What needs to be done » Every entry below is to be copied exactly as written.
======== Recorded data ========
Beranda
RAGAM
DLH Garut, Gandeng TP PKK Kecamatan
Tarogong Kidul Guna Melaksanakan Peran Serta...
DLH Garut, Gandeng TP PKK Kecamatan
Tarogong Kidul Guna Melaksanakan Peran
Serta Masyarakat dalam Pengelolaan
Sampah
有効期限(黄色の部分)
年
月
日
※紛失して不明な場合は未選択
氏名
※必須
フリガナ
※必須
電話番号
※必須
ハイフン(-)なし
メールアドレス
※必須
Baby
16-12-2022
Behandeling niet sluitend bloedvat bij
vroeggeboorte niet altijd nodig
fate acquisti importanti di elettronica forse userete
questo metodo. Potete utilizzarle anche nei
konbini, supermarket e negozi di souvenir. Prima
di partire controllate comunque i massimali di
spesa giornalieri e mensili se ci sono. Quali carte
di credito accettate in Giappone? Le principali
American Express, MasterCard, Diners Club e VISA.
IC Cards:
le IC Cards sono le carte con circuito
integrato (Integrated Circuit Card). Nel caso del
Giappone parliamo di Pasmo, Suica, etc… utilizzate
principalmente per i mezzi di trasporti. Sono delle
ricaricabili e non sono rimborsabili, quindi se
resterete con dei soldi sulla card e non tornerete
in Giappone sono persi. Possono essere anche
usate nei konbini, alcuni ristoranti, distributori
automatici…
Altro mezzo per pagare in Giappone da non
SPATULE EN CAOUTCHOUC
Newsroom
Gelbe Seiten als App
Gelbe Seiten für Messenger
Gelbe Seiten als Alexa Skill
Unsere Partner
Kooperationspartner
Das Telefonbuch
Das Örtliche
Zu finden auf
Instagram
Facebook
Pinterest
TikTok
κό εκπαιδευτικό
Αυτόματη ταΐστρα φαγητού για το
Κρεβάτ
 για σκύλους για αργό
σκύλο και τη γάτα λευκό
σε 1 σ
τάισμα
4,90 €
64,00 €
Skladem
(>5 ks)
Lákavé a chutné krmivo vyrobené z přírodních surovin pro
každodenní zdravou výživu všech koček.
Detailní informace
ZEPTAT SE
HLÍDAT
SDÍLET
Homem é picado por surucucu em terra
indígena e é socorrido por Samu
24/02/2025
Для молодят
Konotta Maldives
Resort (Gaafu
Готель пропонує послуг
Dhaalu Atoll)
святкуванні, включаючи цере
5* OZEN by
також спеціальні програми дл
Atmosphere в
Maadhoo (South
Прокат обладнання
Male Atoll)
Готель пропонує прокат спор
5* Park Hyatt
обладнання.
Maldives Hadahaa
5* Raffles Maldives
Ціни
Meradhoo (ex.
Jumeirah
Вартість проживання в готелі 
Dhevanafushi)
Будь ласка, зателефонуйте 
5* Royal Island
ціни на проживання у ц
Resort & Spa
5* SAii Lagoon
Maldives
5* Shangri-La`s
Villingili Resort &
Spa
========
Answer space »
Beranda
RAGAM
DLH Garut, Gandeng TP PKK Kecamatan
Tarogong Kidul Guna Melaksanakan Peran Serta...
DLH Garut, Gandeng TP PKK Kecamatan
Tarogong Kidul Guna Melaksanakan Peran
Serta Masyarakat dalam Pengelolaan
Sampah
有効期限(黄色の部分)
年
月
日
※紛失して不明な場合は未選択
氏名
※必須
フリガナ
※必須
電話番号
※必須
ハイフン(-)なし
メールアドレス
※必須
Baby
16-12-2022
Behandeling niet sluitend bloedvat bij
vroeggeboorte niet altijd nodig
fate acquisti importanti di elettronica forse userete
questo metodo. Potete utilizzarle anche nei
konbini, supermarket e negozi di souvenir. Prima
di partire controllate comunque i massimali di
spesa giornalieri e mensili se ci sono. Quali carte
di credito accettate in Giappone? Le principali
American Express, MasterCard, Diners Club e VISA.
IC Cards:
le IC Cards sono le carte con circuito
integrato (Integrated Circuit Card). Nel caso del
Giappone parliamo di Pasmo, Suica, etc… utilizzate
principalmente per i mezzi di trasporti. Sono delle
ricaricabili e non sono rimborsabili, quindi se
resterete con dei soldi sulla card e non tornerete
in Giappone sono persi. Possono essere anche
usate nei konbini, alcuni ristoranti, distributori
automatici…
Altro mezzo per pagare in Giappone da non
SPATULE EN CAOUTCHOUC
Newsroom
Gelbe Seiten als App
Gelbe Seiten für Messenger
Gelbe Seiten als Alexa Skill
Unsere Partner
Kooperationspartner
Das Telefonbuch
Das Örtliche
Zu finden auf
Instagram
Facebook
Pinterest
TikTok
κό εκπαιδευτικό
Αυτόματη ταΐστρα φαγητού για το
Κρεβάτ
 για σκύλους για αργό
σκύλο και τη γάτα λευκό
σε 1 σ
τάισμα
4,90 €
64,00 €
Skladem
(>5 ks)
Lákavé a chutné krmivo vyrobené z přírodních surovin pro
každodenní zdravou výživu všech koček.
Detailní informace
ZEPTAT SE
HLÍDAT
SDÍLET
Homem é picado por surucucu em terra
indígena e é socorrido por Samu
24/02/2025
Для молодят
Konotta Maldives
Resort (Gaafu
Готель пропонує послуг
Dhaalu Atoll)
святкуванні, включаючи цере
5* OZEN by
також спеціальні програми дл
Atmosphere в
Maadhoo (South
Прокат обладнання
Male Atoll)
Готель пропонує прокат спор
5* Park Hyatt
обладнання.
Maldives Hadahaa
5* Raffles Maldives
Ціни
Meradhoo (ex.
Jumeirah
Вартість проживання в готелі 
Dhevanafushi)
Будь ласка, зателефонуйте 
5* Royal Island
ціни на проживання у ц
Resort & Spa
5* SAii Lagoon
Maldives
5* Shangri-La`s
Villingili Resort &
Spa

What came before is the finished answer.